◆ RECORDS SUPPLIED ◆
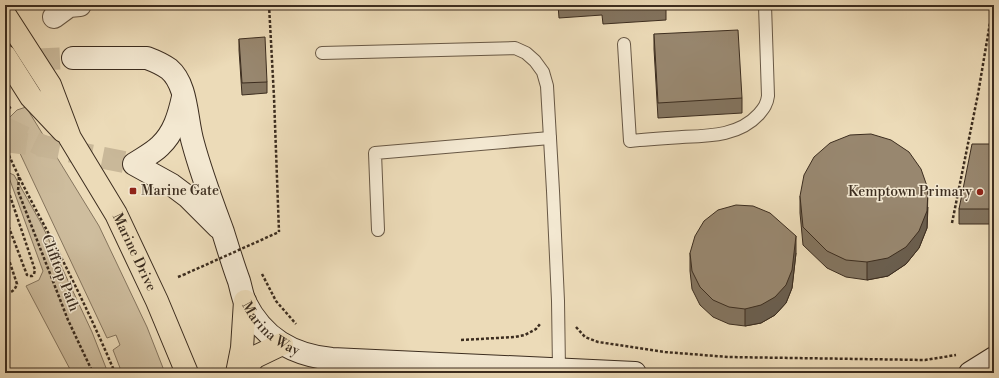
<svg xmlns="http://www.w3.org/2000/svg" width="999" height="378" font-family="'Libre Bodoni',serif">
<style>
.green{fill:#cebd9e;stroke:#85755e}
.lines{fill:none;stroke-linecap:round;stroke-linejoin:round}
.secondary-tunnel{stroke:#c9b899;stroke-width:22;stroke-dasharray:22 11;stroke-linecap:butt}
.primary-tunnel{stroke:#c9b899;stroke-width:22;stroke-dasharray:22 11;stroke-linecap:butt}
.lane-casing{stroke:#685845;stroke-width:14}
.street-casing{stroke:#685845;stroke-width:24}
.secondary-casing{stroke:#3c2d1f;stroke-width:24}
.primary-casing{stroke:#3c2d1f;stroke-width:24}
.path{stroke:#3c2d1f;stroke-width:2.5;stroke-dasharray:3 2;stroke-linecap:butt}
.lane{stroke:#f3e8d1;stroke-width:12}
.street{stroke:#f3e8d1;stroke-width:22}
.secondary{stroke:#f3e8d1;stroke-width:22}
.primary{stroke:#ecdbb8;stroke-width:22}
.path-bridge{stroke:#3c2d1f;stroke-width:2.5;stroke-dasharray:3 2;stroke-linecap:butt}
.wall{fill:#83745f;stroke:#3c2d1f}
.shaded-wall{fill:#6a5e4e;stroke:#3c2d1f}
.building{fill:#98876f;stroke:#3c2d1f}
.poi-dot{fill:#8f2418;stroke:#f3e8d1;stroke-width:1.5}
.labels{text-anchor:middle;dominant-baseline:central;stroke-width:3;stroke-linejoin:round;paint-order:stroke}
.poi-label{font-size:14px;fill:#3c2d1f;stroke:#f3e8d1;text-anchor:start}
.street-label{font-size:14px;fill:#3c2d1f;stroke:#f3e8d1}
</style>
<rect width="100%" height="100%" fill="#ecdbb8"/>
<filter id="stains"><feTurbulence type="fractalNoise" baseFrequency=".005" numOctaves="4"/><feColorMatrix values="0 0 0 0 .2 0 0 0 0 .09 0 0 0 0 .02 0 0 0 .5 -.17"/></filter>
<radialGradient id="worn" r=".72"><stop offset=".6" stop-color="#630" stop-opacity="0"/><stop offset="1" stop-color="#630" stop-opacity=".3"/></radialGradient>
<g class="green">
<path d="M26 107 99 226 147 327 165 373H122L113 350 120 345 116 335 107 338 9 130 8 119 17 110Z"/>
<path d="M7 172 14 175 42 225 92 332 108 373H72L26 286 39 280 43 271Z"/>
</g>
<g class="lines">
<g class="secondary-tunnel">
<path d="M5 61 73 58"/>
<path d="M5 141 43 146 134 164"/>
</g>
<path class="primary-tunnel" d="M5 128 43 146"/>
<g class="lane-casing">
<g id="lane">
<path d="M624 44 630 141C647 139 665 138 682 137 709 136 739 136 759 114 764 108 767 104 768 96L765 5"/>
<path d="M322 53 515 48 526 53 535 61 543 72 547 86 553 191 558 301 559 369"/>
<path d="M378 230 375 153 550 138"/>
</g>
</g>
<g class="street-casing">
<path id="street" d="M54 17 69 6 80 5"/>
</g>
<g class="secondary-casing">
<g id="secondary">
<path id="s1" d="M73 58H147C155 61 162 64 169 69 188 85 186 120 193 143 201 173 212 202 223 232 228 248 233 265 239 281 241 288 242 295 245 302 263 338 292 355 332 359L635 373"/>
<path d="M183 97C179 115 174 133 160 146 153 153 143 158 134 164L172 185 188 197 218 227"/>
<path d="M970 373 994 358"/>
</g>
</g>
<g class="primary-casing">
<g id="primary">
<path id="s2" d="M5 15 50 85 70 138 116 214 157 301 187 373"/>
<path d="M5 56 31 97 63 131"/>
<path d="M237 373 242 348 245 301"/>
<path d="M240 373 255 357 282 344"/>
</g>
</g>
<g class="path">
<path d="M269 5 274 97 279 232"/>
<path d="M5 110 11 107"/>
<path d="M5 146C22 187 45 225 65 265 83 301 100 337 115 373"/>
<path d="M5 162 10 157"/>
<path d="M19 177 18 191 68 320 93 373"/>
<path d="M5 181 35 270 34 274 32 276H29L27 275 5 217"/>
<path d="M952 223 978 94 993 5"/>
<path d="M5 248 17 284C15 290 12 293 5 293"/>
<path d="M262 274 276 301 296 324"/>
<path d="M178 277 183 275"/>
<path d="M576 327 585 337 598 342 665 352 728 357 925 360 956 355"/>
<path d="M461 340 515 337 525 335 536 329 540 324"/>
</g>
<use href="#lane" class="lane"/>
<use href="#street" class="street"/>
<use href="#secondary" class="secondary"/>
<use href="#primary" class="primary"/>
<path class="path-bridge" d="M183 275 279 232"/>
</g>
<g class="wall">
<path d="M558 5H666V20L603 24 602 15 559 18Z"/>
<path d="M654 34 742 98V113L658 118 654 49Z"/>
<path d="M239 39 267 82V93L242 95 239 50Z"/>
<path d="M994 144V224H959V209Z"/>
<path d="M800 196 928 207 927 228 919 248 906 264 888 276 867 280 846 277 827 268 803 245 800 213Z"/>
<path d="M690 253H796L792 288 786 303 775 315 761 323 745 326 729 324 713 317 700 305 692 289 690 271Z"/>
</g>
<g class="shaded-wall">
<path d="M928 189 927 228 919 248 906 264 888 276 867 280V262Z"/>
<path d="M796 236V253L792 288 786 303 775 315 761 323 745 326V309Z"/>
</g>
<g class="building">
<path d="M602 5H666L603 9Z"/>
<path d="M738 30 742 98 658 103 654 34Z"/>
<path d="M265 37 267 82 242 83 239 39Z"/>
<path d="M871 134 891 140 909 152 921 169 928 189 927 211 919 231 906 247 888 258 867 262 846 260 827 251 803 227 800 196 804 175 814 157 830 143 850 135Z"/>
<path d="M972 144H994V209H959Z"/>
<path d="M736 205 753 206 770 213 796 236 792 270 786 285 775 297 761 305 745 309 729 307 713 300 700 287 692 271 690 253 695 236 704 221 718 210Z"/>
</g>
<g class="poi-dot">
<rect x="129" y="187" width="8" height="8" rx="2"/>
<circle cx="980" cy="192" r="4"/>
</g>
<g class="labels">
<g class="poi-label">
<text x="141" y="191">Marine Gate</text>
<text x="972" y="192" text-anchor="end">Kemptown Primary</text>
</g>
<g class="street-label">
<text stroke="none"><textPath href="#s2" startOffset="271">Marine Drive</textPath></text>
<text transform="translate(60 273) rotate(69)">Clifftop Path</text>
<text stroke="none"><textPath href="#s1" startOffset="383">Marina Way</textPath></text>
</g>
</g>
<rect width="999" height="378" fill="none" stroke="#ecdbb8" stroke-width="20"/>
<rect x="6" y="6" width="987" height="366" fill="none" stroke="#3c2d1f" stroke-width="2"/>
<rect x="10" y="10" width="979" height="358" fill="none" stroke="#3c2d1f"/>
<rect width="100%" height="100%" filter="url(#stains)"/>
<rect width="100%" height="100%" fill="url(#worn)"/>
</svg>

---

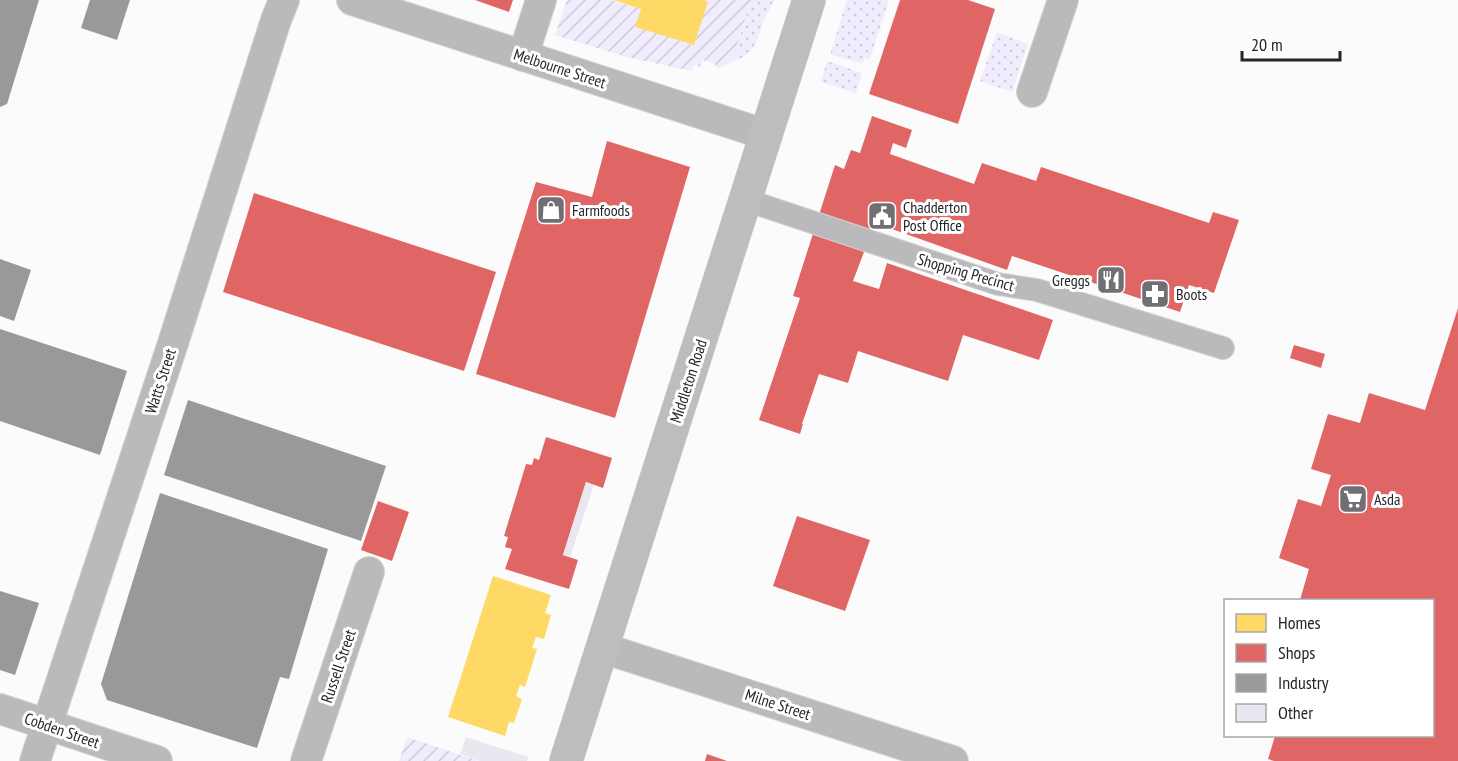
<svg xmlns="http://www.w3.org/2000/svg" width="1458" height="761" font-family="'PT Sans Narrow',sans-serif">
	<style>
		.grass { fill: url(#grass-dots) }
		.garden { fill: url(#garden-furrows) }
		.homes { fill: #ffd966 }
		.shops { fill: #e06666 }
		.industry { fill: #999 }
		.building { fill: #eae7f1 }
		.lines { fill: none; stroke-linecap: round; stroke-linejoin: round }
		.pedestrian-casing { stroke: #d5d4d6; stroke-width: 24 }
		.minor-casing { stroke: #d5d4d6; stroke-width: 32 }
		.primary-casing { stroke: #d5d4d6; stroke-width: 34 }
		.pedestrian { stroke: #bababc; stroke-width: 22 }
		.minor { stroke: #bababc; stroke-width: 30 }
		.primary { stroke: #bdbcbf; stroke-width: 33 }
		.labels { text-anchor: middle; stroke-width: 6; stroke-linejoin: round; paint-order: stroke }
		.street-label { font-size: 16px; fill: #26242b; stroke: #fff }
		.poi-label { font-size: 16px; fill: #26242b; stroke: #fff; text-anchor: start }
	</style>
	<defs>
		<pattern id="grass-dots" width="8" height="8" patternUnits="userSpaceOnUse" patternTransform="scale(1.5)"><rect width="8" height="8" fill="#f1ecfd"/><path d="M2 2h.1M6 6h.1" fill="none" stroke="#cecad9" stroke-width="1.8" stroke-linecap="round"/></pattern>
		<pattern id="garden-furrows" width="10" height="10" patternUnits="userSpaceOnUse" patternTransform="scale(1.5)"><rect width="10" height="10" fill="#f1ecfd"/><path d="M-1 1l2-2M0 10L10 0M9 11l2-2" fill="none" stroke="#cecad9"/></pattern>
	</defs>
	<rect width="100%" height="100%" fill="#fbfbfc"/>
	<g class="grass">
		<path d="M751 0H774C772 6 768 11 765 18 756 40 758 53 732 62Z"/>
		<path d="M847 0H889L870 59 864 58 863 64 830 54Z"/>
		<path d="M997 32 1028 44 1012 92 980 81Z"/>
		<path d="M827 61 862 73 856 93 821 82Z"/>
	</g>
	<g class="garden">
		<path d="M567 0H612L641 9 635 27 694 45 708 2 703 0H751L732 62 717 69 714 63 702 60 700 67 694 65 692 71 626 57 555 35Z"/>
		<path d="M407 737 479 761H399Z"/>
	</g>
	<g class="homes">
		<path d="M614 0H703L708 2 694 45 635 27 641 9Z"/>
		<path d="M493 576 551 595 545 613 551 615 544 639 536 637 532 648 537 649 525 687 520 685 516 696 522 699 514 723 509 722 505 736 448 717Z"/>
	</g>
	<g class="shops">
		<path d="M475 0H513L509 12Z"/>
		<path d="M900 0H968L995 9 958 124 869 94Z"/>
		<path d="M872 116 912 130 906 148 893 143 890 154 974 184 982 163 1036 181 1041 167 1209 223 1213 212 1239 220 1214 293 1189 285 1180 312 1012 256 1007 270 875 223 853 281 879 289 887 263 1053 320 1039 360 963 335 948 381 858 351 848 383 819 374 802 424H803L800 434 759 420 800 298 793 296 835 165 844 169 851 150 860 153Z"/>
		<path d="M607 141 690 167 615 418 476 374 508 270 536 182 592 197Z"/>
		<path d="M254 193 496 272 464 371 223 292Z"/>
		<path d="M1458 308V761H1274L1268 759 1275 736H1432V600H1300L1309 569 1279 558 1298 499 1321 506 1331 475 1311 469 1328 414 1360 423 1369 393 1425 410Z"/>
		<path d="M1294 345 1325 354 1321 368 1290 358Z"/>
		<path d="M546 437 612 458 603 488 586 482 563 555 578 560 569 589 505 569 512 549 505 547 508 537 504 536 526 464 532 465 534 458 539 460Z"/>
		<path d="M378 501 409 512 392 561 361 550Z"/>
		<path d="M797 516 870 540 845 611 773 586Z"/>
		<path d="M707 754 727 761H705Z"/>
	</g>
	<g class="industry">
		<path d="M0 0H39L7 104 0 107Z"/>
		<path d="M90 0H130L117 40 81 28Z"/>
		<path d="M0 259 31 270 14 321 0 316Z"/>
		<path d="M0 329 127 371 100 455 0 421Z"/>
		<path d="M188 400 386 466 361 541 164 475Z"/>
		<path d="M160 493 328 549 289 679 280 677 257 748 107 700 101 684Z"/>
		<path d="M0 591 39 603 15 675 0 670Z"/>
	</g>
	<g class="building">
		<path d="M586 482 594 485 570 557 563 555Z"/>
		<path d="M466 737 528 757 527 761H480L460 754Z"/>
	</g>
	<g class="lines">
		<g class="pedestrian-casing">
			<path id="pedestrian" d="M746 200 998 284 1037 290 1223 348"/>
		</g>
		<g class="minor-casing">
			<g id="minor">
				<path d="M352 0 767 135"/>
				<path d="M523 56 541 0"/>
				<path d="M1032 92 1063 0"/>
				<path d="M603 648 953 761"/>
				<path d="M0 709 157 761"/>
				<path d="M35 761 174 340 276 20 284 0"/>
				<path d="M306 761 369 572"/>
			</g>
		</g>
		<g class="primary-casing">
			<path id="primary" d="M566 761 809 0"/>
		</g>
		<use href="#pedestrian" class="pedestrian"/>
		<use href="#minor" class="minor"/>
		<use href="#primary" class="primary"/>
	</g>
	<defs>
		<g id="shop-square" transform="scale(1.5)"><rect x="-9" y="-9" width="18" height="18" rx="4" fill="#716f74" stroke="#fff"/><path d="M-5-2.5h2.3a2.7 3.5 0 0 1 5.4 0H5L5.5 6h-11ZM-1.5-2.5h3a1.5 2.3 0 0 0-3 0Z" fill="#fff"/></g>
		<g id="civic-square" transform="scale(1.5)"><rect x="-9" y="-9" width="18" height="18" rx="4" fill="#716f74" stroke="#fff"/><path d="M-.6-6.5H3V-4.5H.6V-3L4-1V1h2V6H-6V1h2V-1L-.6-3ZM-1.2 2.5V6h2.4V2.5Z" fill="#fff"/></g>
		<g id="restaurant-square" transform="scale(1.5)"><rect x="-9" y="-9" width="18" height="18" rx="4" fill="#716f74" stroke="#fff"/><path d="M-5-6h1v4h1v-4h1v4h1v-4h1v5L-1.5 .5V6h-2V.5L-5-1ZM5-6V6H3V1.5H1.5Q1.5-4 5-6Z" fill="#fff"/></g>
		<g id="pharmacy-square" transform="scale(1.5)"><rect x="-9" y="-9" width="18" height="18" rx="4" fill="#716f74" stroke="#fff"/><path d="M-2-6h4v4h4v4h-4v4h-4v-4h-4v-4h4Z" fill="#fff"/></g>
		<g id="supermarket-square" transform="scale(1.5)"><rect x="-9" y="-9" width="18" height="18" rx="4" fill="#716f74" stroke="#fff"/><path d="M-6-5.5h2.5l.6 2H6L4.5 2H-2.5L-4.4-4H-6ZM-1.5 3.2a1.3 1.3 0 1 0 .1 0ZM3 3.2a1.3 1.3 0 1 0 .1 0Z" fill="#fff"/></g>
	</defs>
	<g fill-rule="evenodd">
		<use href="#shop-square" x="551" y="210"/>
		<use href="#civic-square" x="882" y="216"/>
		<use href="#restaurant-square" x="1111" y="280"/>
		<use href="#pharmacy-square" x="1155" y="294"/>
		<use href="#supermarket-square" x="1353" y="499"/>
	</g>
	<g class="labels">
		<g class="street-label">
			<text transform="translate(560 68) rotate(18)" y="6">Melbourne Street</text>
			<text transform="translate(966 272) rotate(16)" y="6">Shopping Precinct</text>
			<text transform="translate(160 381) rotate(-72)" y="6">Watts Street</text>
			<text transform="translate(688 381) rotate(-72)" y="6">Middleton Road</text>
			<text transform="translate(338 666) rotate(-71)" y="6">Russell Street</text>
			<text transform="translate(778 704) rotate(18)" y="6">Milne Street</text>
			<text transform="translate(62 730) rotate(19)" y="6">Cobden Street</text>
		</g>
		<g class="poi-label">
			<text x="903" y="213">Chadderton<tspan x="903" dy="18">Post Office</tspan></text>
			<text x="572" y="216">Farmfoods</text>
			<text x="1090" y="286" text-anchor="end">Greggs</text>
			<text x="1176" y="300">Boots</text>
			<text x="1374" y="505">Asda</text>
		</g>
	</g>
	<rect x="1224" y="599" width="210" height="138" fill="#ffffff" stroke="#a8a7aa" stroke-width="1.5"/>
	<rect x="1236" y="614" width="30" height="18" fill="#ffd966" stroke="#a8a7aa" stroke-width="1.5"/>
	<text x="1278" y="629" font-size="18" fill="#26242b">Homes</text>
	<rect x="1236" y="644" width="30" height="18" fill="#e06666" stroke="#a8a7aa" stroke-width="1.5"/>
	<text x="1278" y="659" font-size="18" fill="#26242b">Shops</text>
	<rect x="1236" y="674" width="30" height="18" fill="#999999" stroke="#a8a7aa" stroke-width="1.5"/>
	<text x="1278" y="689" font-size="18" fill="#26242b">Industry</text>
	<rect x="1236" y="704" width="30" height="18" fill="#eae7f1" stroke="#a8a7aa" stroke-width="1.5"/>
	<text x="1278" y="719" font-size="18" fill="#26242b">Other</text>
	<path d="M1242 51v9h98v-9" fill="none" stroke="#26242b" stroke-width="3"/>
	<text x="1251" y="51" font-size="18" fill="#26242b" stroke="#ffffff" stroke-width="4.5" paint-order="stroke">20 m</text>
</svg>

◆ YOUR TASK ◆
A complete answer lists each line of the data that holds the word "lines".

◆ RESPONSE TO THIS EXERCISE ◆
.lines{fill:none;stroke-linecap:round;stroke-linejoin:round}
<g class="lines">
		.lines { fill: none; stroke-linecap: round; stroke-linejoin: round }
	<g class="lines">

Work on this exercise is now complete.